I'm trying to create a new column where these 2 values are combined in a way that the new column would have the actual measurement values if the value exists (is not NaN), and otherwise the new column would have the estimated values. Example of dataframe and how I would want it to look after the for-loop.
I have tried many different ways to do this but none of them have worked so far. I'm still new to programming so I apologize if there are some obvious mistakes, just trying to learn more!
What I tried the last time but the values were not added to the new column (I have imported pandas already and all the temperature data is saved to the data.DataFrame):
for i in range(len(data)):
if data.at[i, 'TEMP'] == 'NaN':
data.at[i, 'TEMP_ALL'] = data.at[i, 'TEMP_ESTIMATED']
else:
data.at[i, 'TEMP_ALL'] = data.at[i, 'TEMP']
I would greatly appreciate any feedback on this or any alternate ways how to achieve the desired result, thank you!
CodePudding user response:
You can try using np.where
:
import pandas as pd
import numpy as np
df = pd.DataFrame(data={'DATE': ['20100101', '20100102', '20100103', '20100104', '20100105'],
'TEMP': [np.nan, np.nan, np.nan, 15, 20],
'TEMP_ESTIMATED': [10, 15, 16, 17, 22]})
df = df.rename_axis('index')
df['TEMP_ALL'] = np.where(np.isnan(df.TEMP), df.TEMP_ESTIMATED, df.TEMP)

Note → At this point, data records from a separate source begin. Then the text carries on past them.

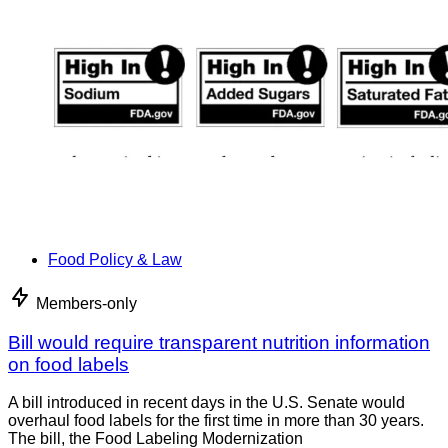
Food Policy & Law
Members-only
Bill would require transparent nutrition information
on food labels
A bill introduced in recent days in the U.S. Senate would
overhaul food labels for the first time in more than 30 years.
The bill, the Food Labeling Modernization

index | DATE | TEMP | TEMP_ESTIMATED | TEMP_ALL |
---|---|---|---|---|
0 | 20100101 | nan | 10 | 10 |
1 | 20100102 | nan | 15 | 15 |
2 | 20100103 | nan | 16 | 16 |
3 | 20100104 | 15 | 17 | 15 |
4 | 20100105 | 20 | 22 | 20 |
If your NaN values are strings, try:
df['TEMP_ALL'] = np.where(df.TEMP == 'NaN', df.TEMP_ESTIMATED, df.TEMP)